# Instruction
Rewrite the lines from the start of the items up to and including the line containing "ne gute Ausbildung", changing "Druck" to "Stress" and keeping everything else as it is. Give only those lines, and leave out the pictures.
Provided records section start
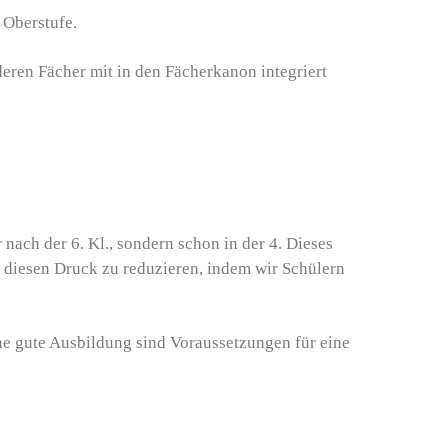
 Oberstufe.
eren Fächer mit in den Fächerkanon integriert
ach der 6. Kl., sondern schon in der 4. Dieses
n diesen Druck zu reduzieren, indem wir Schülern
ne gute Ausbildung sind Voraussetzungen für eine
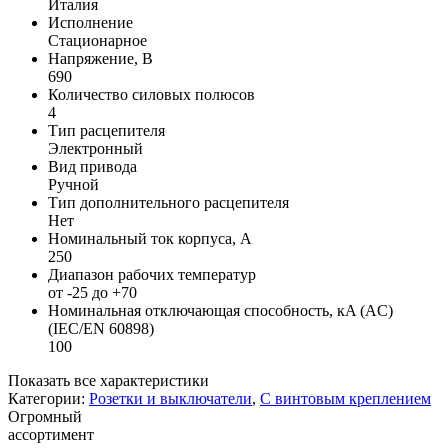
Италия
Исполнение
Стационарное
Напряжение, В
690
Количество силовых полюсов
4
Тип расцепителя
Электронный
Вид привода
Ручной
Тип дополнительного расцепителя
Нет
Номинальный ток корпуса, А
250
Диапазон рабочих температур
от -25 до +70
Номинальная отключающая способность, кA (AC)
(IEC/EN 60898)
100
Показать все характеристики
Категории:
Розетки и выключатели
,
С винтовым креплением
Огромный
ассортимент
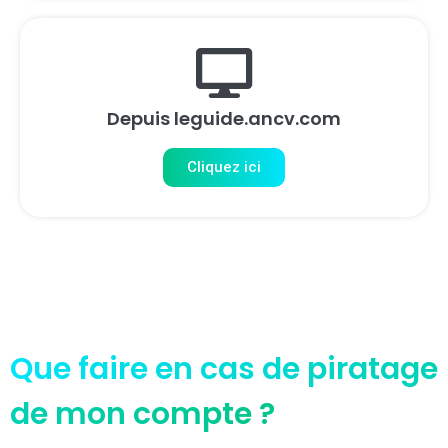
Depuis leguide.ancv.com
Cliquez ici
Que faire en cas de piratage
de mon compte ?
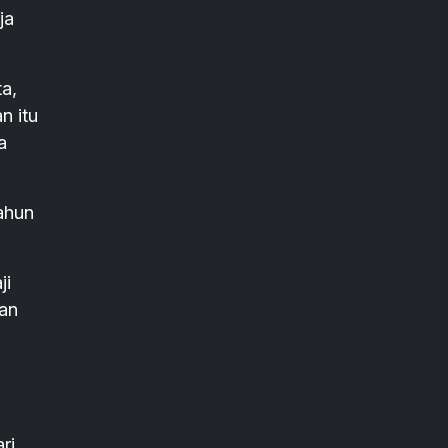
ja
a,
n itu
a
ahun
ji
gan
ri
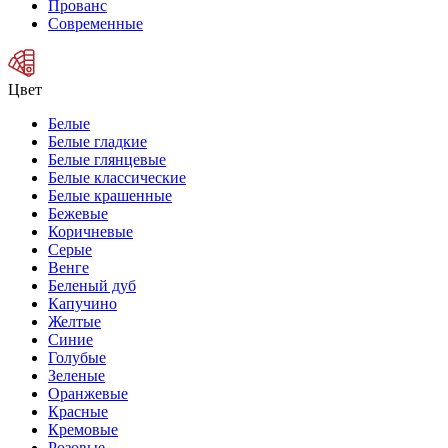
Прованс
Современные
Цвет
Белые
Белые гладкие
Белые глянцевые
Белые классические
Белые крашенные
Бежевые
Коричневые
Серые
Венге
Беленый дуб
Капучино
Желтые
Синие
Голубые
Зеленые
Оранжевые
Красные
Кремовые
Розовые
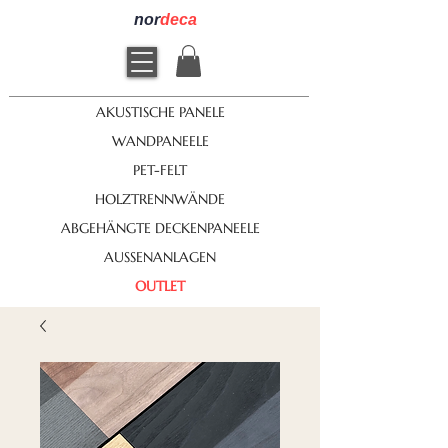
nor
deca
AKUSTISCHE PANELE
WANDPANEELE
PET-FELT
HOLZTRENNWÄNDE
ABGEHÄNGTE DECKENPANEELE
AUSSENANLAGEN
OUTLET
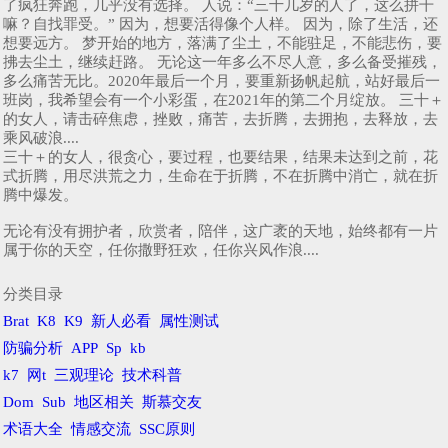
了疯狂奔跑，几乎没有选择。 人说：“三十几岁的人了，这么拼干
嘛？自找罪受。” 因为，想要活得像个人样。 因为，除了生活，还
想要远方。 梦开始的地方，落满了尘土，不能驻足，不能悲伤，要
拂去尘土，继续赶路。 无论这一年多么不尽人意，多么备受摧残，
多么痛苦无比。2020年最后一个月，要重新扬帆起航，站好最后一
班岗，我希望会有一个小彩蛋，在2021年的第二个月绽放。 三十＋
的女人，请击碎焦虑，挫败，痛苦，去折腾，去拥抱，去释放，去
乘风破浪....
三十＋的女人，很贪心，要过程，也要结果，结果未达到之前，花
式折腾，用尽洪荒之力，生命在于折腾，不在折腾中消亡，就在折
腾中爆发。
无论有没有拥护者，欣赏者，陪伴，这广袤的天地，始终都有一片
属于你的天空，任你撒野狂欢，任你兴风作浪....
分类目录
Brat
K8
K9
新人必看
属性测试
防骗分析
APP
Sp
kb
k7
网t
三观理论
技术科普
Dom
Sub
地区相关
斯慕交友
术语大全
情感交流
SSC原则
Provided records section end
# Solution to this exercise
 Oberstufe.
eren Fächer mit in den Fächerkanon integriert
ach der 6. Kl., sondern schon in der 4. Dieses
n diesen Stress zu reduzieren, indem wir Schülern
ne gute Ausbildung sind Voraussetzungen für eine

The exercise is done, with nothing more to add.